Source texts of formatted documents

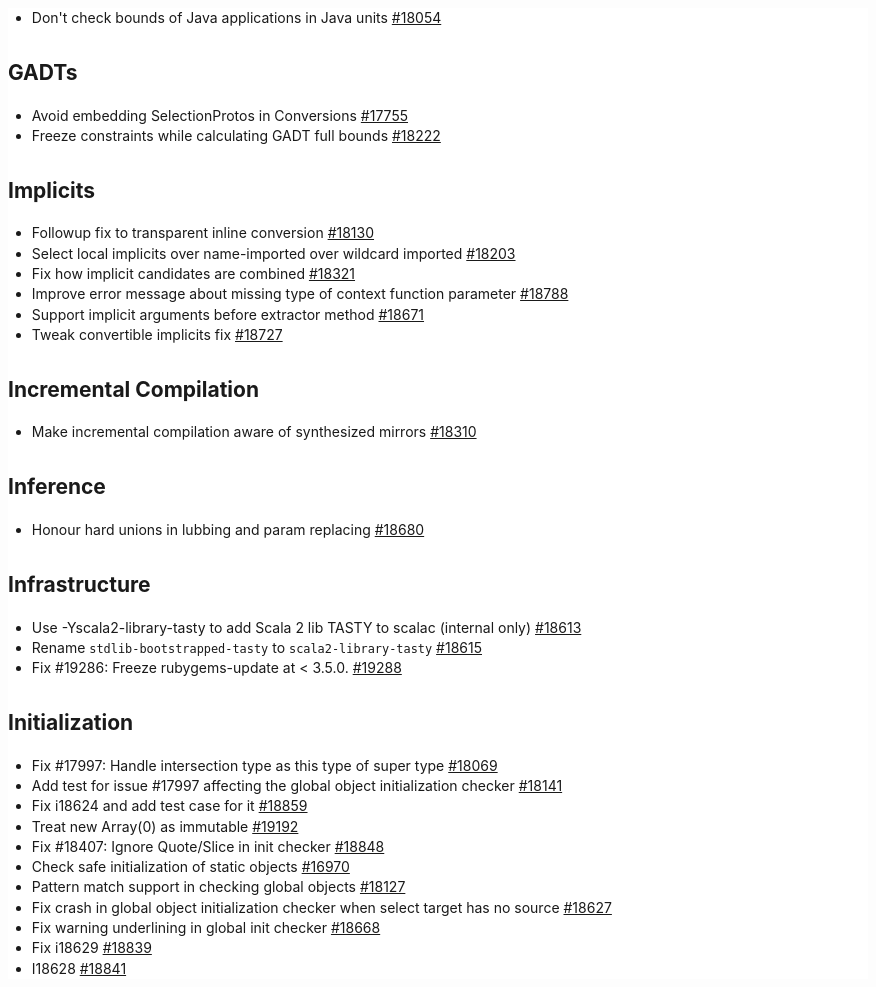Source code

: - Don't check bounds of Java applications in Java units [#18054](https://github.com/lampepfl/dotty/pull/18054)

## GADTs

- Avoid embedding SelectionProtos in Conversions [#17755](https://github.com/lampepfl/dotty/pull/17755)
- Freeze constraints while calculating GADT full bounds [#18222](https://github.com/lampepfl/dotty/pull/18222)

## Implicits

- Followup fix to transparent inline conversion [#18130](https://github.com/lampepfl/dotty/pull/18130)
- Select local implicits over name-imported over wildcard imported [#18203](https://github.com/lampepfl/dotty/pull/18203)
- Fix how implicit candidates are combined [#18321](https://github.com/lampepfl/dotty/pull/18321)
- Improve error message about missing type of context function parameter [#18788](https://github.com/lampepfl/dotty/pull/18788)
- Support implicit arguments before extractor method [#18671](https://github.com/lampepfl/dotty/pull/18671)
- Tweak convertible implicits fix [#18727](https://github.com/lampepfl/dotty/pull/18727)

## Incremental Compilation

- Make incremental compilation aware of synthesized mirrors [#18310](https://github.com/lampepfl/dotty/pull/18310)

## Inference

- Honour hard unions in lubbing and param replacing [#18680](https://github.com/lampepfl/dotty/pull/18680)

## Infrastructure

- Use -Yscala2-library-tasty to add Scala 2 lib TASTY to scalac (internal only) [#18613](https://github.com/lampepfl/dotty/pull/18613)
- Rename `stdlib-bootstrapped-tasty` to `scala2-library-tasty` [#18615](https://github.com/lampepfl/dotty/pull/18615)
- Fix #19286: Freeze rubygems-update at < 3.5.0. [#19288](https://github.com/lampepfl/dotty/pull/19288)

## Initialization

- Fix #17997: Handle intersection type as this type of super type [#18069](https://github.com/lampepfl/dotty/pull/18069)
- Add test for issue #17997 affecting the global object initialization checker [#18141](https://github.com/lampepfl/dotty/pull/18141)
- Fix i18624 and add test case for it [#18859](https://github.com/lampepfl/dotty/pull/18859)
- Treat new Array(0) as immutable [#19192](https://github.com/lampepfl/dotty/pull/19192)
- Fix #18407: Ignore Quote/Slice in init checker [#18848](https://github.com/lampepfl/dotty/pull/18848)
- Check safe initialization of static objects [#16970](https://github.com/lampepfl/dotty/pull/16970)
- Pattern match support in checking global objects [#18127](https://github.com/lampepfl/dotty/pull/18127)
- Fix crash in global object initialization checker when select target has no source [#18627](https://github.com/lampepfl/dotty/pull/18627)
- Fix warning underlining in global init checker [#18668](https://github.com/lampepfl/dotty/pull/18668)
- Fix i18629 [#18839](https://github.com/lampepfl/dotty/pull/18839)
- I18628 [#18841](https://github.com/lampepfl/dotty/pull/18841)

_WHAT THE TASK ASKS:_ Substitute "analyzer" for every "checker" in the records above, leaving everything else unchanged. Omit the pictures from your answer.

_ANSWER SECTION:_
Source code

: - Don't check bounds of Java applications in Java units [#18054](https://github.com/lampepfl/dotty/pull/18054)

## GADTs

- Avoid embedding SelectionProtos in Conversions [#17755](https://github.com/lampepfl/dotty/pull/17755)
- Freeze constraints while calculating GADT full bounds [#18222](https://github.com/lampepfl/dotty/pull/18222)

## Implicits

- Followup fix to transparent inline conversion [#18130](https://github.com/lampepfl/dotty/pull/18130)
- Select local implicits over name-imported over wildcard imported [#18203](https://github.com/lampepfl/dotty/pull/18203)
- Fix how implicit candidates are combined [#18321](https://github.com/lampepfl/dotty/pull/18321)
- Improve error message about missing type of context function parameter [#18788](https://github.com/lampepfl/dotty/pull/18788)
- Support implicit arguments before extractor method [#18671](https://github.com/lampepfl/dotty/pull/18671)
- Tweak convertible implicits fix [#18727](https://github.com/lampepfl/dotty/pull/18727)

## Incremental Compilation

- Make incremental compilation aware of synthesized mirrors [#18310](https://github.com/lampepfl/dotty/pull/18310)

## Inference

- Honour hard unions in lubbing and param replacing [#18680](https://github.com/lampepfl/dotty/pull/18680)

## Infrastructure

- Use -Yscala2-library-tasty to add Scala 2 lib TASTY to scalac (internal only) [#18613](https://github.com/lampepfl/dotty/pull/18613)
- Rename `stdlib-bootstrapped-tasty` to `scala2-library-tasty` [#18615](https://github.com/lampepfl/dotty/pull/18615)
- Fix #19286: Freeze rubygems-update at < 3.5.0. [#19288](https://github.com/lampepfl/dotty/pull/19288)

## Initialization

- Fix #17997: Handle intersection type as this type of super type [#18069](https://github.com/lampepfl/dotty/pull/18069)
- Add test for issue #17997 affecting the global object initialization analyzer [#18141](https://github.com/lampepfl/dotty/pull/18141)
- Fix i18624 and add test case for it [#18859](https://github.com/lampepfl/dotty/pull/18859)
- Treat new Array(0) as immutable [#19192](https://github.com/lampepfl/dotty/pull/19192)
- Fix #18407: Ignore Quote/Slice in init analyzer [#18848](https://github.com/lampepfl/dotty/pull/18848)
- Check safe initialization of static objects [#16970](https://github.com/lampepfl/dotty/pull/16970)
- Pattern match support in checking global objects [#18127](https://github.com/lampepfl/dotty/pull/18127)
- Fix crash in global object initialization analyzer when select target has no source [#18627](https://github.com/lampepfl/dotty/pull/18627)
- Fix warning underlining in global init analyzer [#18668](https://github.com/lampepfl/dotty/pull/18668)
- Fix i18629 [#18839](https://github.com/lampepfl/dotty/pull/18839)
- I18628 [#18841](https://github.com/lampepfl/dotty/pull/18841)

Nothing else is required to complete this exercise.